# WORK INSTRUCTIONS
Set down again exactly the lines of the listing below that fall between the line holding "Demonstrates Angular for" and the line holding "### Phase 6: URL", inclusive.
▼
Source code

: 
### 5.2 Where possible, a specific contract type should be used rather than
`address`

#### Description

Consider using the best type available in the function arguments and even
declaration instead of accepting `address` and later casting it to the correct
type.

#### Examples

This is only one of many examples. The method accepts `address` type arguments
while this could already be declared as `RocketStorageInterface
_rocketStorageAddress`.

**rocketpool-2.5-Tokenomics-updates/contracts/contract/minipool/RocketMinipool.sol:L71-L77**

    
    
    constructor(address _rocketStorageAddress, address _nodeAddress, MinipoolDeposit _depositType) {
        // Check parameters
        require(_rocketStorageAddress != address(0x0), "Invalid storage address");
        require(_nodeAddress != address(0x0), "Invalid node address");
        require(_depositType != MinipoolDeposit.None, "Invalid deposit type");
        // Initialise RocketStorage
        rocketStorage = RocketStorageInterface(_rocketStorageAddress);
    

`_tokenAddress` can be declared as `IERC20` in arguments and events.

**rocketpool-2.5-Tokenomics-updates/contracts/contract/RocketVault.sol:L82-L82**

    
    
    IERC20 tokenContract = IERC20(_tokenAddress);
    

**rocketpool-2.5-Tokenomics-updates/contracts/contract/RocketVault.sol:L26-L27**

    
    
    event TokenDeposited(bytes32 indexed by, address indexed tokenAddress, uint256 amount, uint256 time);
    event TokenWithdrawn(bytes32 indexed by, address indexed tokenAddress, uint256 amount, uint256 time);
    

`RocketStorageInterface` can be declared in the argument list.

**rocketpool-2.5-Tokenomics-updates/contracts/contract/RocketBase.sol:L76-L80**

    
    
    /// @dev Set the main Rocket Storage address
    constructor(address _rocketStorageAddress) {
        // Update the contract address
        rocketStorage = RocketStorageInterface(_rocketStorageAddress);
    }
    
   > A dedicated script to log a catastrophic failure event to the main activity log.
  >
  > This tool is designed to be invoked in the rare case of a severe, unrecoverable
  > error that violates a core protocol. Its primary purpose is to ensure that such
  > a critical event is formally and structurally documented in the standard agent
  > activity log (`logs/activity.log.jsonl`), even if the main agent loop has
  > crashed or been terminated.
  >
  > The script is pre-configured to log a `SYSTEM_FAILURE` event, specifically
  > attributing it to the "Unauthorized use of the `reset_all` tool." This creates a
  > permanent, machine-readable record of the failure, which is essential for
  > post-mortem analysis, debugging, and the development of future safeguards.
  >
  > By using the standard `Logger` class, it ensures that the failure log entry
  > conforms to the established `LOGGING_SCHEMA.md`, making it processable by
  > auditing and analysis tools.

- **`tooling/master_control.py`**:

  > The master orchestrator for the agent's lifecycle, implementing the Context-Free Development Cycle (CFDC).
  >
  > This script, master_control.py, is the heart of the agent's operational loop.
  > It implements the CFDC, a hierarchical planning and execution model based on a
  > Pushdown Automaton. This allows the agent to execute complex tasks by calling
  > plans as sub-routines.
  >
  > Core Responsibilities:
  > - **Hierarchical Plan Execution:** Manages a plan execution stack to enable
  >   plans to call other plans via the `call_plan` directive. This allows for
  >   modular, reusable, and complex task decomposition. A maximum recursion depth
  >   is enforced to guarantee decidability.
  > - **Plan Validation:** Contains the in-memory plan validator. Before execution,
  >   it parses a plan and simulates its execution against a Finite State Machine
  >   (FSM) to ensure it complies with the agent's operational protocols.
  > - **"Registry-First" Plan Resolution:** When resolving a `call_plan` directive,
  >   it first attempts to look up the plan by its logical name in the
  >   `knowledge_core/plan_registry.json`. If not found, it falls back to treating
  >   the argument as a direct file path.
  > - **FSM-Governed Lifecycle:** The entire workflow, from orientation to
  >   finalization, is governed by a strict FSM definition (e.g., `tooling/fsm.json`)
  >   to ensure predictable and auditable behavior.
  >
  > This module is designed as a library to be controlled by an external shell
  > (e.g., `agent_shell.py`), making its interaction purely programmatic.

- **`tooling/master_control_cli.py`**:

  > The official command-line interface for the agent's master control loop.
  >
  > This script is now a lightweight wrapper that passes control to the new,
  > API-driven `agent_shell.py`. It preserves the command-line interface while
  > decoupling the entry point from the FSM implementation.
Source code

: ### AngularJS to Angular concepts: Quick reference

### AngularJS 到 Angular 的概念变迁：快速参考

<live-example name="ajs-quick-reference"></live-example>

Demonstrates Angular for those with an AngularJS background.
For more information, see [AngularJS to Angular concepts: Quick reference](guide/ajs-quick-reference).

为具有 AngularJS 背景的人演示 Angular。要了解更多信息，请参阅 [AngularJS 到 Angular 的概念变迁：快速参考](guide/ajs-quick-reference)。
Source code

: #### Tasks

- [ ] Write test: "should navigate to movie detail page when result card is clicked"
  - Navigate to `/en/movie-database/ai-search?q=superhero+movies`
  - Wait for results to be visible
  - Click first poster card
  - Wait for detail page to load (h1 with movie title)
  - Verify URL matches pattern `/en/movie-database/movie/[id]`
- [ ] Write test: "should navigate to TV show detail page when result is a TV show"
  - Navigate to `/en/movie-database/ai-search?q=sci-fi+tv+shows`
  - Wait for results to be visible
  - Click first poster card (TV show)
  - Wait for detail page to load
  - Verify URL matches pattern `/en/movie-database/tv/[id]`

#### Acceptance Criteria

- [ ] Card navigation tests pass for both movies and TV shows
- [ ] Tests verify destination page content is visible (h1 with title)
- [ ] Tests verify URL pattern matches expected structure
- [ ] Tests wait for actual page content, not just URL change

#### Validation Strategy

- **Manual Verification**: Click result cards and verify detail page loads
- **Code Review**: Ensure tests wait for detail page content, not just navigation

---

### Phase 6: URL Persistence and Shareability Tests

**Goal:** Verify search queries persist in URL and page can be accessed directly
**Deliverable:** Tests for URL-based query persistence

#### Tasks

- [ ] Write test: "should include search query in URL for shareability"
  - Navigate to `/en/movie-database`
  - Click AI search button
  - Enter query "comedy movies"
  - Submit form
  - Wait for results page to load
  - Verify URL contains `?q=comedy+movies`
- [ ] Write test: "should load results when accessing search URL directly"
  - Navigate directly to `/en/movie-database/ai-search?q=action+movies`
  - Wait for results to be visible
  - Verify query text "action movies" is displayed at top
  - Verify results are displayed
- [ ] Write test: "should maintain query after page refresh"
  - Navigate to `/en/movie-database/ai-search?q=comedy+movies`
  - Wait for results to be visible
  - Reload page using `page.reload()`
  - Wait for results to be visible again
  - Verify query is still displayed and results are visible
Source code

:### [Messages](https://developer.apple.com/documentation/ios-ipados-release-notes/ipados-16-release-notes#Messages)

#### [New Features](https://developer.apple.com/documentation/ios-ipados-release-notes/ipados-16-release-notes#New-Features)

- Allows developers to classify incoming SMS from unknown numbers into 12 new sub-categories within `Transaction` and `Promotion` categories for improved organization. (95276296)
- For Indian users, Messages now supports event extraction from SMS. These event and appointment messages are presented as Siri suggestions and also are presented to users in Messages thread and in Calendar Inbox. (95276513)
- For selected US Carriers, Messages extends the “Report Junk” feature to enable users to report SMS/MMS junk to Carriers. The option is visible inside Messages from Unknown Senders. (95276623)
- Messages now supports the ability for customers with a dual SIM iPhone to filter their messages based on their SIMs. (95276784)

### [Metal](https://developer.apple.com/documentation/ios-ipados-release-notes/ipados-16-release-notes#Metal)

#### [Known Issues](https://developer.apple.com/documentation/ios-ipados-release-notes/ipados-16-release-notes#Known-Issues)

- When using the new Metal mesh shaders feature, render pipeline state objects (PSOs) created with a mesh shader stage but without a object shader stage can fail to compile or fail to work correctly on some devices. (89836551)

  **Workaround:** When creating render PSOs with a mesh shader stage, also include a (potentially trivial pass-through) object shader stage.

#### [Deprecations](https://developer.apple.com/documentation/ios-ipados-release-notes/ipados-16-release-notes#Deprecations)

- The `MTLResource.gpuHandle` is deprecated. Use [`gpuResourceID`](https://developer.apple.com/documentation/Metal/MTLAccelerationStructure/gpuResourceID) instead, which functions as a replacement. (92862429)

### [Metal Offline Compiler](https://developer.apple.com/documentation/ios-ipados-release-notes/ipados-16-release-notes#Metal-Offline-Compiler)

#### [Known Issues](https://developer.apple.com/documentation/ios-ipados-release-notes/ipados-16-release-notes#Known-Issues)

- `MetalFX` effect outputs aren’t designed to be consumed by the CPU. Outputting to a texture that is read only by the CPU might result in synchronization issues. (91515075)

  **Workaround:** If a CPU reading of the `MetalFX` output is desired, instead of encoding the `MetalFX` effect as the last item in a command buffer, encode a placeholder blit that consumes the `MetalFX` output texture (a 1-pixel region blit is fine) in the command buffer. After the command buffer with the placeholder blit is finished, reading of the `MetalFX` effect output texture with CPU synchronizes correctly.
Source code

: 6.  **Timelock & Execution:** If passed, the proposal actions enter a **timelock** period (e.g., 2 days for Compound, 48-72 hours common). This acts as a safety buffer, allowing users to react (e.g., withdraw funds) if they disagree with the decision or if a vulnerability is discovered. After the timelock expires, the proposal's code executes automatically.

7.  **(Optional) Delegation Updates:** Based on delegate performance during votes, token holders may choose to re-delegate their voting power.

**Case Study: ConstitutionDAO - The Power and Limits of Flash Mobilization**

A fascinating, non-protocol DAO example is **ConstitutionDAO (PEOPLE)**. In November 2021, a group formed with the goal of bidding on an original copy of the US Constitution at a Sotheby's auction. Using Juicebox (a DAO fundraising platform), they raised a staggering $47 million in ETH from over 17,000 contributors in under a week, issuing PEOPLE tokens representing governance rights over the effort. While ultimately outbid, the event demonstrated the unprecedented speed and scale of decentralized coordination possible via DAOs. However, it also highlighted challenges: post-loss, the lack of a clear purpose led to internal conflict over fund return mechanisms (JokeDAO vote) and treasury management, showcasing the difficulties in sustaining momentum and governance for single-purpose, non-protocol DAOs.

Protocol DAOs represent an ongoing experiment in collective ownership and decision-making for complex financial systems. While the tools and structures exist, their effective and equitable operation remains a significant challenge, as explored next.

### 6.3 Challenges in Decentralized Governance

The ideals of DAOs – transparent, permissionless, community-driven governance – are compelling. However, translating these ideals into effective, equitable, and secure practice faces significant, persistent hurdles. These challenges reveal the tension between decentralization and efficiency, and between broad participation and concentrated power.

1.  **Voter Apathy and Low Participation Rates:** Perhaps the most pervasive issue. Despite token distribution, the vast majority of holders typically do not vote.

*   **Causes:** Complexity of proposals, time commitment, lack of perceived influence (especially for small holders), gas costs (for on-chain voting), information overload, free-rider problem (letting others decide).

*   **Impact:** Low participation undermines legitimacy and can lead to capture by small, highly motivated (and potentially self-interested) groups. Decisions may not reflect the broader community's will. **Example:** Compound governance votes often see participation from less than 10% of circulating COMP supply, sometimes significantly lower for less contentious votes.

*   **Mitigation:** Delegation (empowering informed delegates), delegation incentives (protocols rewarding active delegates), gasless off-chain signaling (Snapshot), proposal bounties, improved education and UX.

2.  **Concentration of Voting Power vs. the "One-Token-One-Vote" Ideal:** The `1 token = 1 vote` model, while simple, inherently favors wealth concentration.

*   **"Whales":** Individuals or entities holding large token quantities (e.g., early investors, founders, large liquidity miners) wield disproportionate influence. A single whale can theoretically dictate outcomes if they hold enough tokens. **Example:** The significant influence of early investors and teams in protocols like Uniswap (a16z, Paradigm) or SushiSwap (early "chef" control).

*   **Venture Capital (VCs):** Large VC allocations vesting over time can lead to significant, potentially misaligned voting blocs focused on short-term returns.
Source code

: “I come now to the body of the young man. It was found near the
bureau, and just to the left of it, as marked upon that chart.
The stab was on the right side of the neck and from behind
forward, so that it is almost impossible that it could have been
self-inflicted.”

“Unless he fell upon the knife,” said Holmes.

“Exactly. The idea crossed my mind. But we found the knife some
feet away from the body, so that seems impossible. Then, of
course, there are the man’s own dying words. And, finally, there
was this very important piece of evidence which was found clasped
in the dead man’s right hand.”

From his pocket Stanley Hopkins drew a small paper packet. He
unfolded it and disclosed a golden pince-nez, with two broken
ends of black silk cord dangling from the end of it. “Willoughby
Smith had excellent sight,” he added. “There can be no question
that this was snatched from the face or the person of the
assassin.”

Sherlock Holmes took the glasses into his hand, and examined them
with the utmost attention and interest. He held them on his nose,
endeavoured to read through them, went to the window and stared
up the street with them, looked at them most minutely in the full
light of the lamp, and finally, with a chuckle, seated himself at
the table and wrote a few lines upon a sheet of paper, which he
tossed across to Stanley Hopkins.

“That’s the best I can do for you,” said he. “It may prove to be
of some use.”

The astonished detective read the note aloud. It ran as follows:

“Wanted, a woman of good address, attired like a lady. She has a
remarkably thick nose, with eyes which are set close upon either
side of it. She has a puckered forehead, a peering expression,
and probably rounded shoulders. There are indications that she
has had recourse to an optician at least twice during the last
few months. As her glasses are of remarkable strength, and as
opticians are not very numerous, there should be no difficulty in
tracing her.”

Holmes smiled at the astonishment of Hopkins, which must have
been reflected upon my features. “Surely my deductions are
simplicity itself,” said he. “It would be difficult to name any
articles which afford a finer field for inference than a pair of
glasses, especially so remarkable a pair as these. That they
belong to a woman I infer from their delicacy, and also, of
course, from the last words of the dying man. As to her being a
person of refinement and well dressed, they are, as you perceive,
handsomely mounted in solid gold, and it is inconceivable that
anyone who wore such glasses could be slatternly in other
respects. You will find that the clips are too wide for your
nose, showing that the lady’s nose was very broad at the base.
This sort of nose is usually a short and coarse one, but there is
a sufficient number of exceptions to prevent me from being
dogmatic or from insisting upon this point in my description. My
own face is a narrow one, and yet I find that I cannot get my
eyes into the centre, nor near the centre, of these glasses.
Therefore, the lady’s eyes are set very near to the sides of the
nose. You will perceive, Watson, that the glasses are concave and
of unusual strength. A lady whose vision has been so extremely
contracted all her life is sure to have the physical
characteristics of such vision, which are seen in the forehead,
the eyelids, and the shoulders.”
▲
# WRITTEN ANSWER
Demonstrates Angular for those with an AngularJS background.
For more information, see [AngularJS to Angular concepts: Quick reference](guide/ajs-quick-reference).

为具有 AngularJS 背景的人演示 Angular。要了解更多信息，请参阅 [AngularJS 到 Angular 的概念变迁：快速参考](guide/ajs-quick-reference)。
Source code

: #### Tasks

- [ ] Write test: "should navigate to movie detail page when result card is clicked"
  - Navigate to `/en/movie-database/ai-search?q=superhero+movies`
  - Wait for results to be visible
  - Click first poster card
  - Wait for detail page to load (h1 with movie title)
  - Verify URL matches pattern `/en/movie-database/movie/[id]`
- [ ] Write test: "should navigate to TV show detail page when result is a TV show"
  - Navigate to `/en/movie-database/ai-search?q=sci-fi+tv+shows`
  - Wait for results to be visible
  - Click first poster card (TV show)
  - Wait for detail page to load
  - Verify URL matches pattern `/en/movie-database/tv/[id]`

#### Acceptance Criteria

- [ ] Card navigation tests pass for both movies and TV shows
- [ ] Tests verify destination page content is visible (h1 with title)
- [ ] Tests verify URL pattern matches expected structure
- [ ] Tests wait for actual page content, not just URL change

#### Validation Strategy

- **Manual Verification**: Click result cards and verify detail page loads
- **Code Review**: Ensure tests wait for detail page content, not just navigation

---

### Phase 6: URL Persistence and Shareability Tests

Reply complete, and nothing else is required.